SUPPLIED PASSAGE:
--------------------------------

# Long weekend in Paris with Kids - Advice needed



## Andy1972 (Jan 12, 2014)

Taking the kids (14 and 9) on holiday by myself this year (due to a split with wife). They have said they want to go to Paris for a long weekend. My 9 yr old daughter wants to see the tower and my 14yr old lad just wants to sight see.

Any tips for as stress free as possible. Things to see, dodgy areas to avoid, eating out, getting around etc? 

Based in Newcastle so ideally would like to fly down rather than train or drive. Would be going in school summer hols.

EDIT - they've just thrown Venice into the option list too.


----------



## shycho (Sep 7, 2010)

Hasn't Paris been a violent bonfire for every weekend for the past 6 months? Certainly not high on my places to spend a weekend with the kid at the moment. 

I'm not sure if all of Paris is affected, but if you check out the news there are certainly large scale protests going on every weekend, which usually involve violent clashes with the police, fires being started and shops/restaurants being razed.

Would definitely seek further advice from people who live locally or have been recently before booking anything.


----------



## tosh (Dec 30, 2005)

I haven’t been for a while
But when I took two moody teenage girls, they shut up and enjoyed it when we went on an underground tour of the catacombs.


----------



## mar00 (Jun 24, 2018)

--------------------------------

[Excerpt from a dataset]
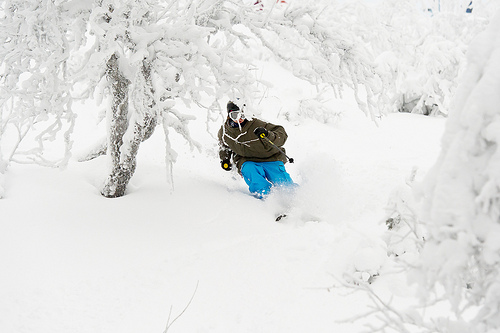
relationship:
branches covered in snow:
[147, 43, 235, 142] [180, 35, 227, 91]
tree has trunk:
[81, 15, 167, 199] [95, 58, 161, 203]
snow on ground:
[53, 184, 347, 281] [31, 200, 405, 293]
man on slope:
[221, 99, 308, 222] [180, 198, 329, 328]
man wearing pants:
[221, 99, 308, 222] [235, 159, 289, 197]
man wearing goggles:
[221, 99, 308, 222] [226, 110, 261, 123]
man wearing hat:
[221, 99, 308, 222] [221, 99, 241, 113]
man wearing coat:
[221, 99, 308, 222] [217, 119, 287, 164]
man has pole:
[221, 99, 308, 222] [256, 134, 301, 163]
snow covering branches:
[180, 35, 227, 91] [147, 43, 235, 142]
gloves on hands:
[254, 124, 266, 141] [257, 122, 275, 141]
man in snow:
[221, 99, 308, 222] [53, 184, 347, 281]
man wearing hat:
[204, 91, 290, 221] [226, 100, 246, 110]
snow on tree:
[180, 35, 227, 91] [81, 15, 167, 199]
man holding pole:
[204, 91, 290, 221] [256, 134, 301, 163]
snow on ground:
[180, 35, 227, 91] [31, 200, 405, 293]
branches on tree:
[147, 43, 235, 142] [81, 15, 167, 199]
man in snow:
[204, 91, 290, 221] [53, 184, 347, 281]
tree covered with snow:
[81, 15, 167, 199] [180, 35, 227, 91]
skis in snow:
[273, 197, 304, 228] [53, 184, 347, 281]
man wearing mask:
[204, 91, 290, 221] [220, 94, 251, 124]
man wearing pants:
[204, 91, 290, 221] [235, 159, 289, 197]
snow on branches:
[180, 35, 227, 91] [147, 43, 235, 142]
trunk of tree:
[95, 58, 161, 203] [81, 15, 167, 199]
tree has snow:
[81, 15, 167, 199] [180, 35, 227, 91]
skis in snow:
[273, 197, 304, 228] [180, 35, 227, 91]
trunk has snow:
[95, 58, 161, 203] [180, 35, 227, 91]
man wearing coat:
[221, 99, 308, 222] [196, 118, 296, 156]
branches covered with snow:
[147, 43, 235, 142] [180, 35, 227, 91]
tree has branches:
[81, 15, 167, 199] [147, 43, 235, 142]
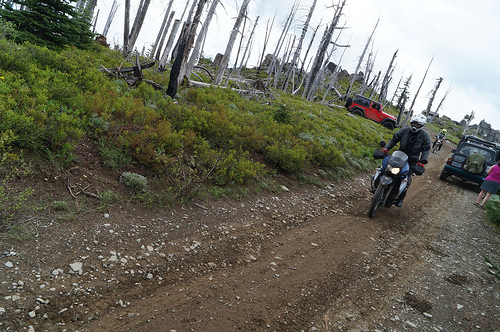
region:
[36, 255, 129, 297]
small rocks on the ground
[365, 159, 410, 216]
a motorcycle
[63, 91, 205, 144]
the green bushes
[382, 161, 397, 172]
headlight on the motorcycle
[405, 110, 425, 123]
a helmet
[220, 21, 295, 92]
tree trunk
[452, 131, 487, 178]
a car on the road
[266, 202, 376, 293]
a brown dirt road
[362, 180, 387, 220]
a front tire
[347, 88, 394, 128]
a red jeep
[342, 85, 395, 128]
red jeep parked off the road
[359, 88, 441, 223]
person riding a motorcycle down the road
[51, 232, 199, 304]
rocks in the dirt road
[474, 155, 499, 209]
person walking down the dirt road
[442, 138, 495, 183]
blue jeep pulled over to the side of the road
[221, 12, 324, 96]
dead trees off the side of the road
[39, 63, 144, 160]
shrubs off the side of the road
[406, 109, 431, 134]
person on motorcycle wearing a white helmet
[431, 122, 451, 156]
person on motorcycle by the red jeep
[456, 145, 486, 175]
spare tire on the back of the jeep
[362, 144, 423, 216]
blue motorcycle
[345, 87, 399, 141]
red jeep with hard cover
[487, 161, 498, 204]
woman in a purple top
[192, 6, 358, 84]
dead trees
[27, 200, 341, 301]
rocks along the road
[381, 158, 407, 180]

--------------------------------

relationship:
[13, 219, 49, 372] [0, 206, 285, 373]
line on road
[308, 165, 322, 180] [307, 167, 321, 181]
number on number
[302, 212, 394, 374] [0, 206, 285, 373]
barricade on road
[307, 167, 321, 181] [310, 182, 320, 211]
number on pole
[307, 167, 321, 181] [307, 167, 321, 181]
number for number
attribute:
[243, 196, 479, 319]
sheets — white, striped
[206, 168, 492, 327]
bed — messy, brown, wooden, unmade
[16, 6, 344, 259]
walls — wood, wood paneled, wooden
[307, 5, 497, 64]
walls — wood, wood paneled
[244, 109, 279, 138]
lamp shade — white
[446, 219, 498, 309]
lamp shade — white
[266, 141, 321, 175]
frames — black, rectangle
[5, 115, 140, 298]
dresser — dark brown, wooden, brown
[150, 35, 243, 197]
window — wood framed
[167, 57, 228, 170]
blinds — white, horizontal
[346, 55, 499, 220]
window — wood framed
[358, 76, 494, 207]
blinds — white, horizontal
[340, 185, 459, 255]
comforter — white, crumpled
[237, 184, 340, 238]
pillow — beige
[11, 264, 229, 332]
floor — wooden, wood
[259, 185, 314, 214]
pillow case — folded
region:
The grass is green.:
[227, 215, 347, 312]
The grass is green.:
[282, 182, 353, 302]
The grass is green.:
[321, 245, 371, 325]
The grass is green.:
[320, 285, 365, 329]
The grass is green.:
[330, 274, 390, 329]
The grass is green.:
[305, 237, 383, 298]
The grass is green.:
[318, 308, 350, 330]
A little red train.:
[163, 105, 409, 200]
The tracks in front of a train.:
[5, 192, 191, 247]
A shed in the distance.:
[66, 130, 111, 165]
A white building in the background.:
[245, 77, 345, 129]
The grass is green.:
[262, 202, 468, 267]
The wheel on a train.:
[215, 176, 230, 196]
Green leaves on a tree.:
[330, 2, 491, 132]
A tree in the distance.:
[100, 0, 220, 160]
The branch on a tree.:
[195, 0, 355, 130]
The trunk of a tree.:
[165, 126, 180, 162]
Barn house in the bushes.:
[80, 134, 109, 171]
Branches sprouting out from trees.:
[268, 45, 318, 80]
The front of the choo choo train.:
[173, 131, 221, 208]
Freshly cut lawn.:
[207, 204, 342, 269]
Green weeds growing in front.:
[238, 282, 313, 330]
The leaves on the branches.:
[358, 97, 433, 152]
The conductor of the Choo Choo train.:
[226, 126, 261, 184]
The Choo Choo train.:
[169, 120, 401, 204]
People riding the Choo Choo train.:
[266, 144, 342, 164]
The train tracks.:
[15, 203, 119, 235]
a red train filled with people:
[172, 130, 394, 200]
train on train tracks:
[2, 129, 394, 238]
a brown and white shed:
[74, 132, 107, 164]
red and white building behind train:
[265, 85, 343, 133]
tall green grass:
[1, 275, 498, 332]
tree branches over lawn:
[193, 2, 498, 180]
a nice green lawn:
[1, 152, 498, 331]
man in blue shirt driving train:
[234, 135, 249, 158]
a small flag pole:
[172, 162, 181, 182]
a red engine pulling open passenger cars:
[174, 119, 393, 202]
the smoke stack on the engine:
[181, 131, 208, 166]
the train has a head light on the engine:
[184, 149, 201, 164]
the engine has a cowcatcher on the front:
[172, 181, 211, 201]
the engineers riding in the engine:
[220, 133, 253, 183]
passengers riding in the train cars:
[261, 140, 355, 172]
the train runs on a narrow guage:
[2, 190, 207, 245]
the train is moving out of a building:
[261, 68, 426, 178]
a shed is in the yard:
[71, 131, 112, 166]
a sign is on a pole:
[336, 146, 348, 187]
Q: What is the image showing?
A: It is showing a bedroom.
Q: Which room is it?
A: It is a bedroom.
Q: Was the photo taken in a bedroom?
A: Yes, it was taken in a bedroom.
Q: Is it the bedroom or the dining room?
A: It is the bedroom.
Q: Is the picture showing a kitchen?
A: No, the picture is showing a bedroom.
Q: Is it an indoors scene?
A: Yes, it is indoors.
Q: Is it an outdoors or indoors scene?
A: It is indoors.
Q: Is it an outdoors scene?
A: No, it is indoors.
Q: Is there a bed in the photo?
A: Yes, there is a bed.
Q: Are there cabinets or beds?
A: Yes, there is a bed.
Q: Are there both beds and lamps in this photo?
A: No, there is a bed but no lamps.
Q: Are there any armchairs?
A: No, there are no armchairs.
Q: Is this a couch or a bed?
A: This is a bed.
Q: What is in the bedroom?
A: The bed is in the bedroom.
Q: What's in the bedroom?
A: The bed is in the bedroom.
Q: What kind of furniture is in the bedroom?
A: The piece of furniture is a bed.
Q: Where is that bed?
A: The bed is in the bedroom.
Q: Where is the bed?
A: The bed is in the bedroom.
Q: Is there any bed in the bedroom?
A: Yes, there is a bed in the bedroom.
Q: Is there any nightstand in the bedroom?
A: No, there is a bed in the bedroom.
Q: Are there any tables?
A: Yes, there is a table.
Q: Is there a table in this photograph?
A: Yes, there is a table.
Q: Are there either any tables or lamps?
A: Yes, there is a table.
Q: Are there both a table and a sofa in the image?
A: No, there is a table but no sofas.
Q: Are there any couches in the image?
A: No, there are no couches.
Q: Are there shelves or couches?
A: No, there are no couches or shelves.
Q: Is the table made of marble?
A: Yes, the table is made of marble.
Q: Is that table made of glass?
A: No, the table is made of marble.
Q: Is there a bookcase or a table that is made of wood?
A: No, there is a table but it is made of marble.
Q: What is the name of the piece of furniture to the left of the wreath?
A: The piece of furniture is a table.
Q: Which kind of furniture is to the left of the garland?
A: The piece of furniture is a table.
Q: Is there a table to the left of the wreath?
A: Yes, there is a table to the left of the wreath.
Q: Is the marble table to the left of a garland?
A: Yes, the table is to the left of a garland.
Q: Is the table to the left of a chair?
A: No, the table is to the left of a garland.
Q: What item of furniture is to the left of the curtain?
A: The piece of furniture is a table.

--------------------------------

PROBLEMS TO WORK ON:
a) Please reproduce word for word the part of the thread about a Paris trip with kids, starting with "## Andy1972 (Jan" and going on through "school summer hols.".
b) In the thread about a Paris trip with kids, what other city did the kids add to the option list?

SOLVED TASKS:
a)
## Andy1972 (Jan 12, 2014)

Taking the kids (14 and 9) on holiday by myself this year (due to a split with wife). They have said they want to go to Paris for a long weekend. My 9 yr old daughter wants to see the tower and my 14yr old lad just wants to sight see.

Any tips for as stress free as possible. Things to see, dodgy areas to avoid, eating out, getting around etc? 

Based in Newcastle so ideally would like to fly down rather than train or drive. Would be going in school summer hols.

b) Venice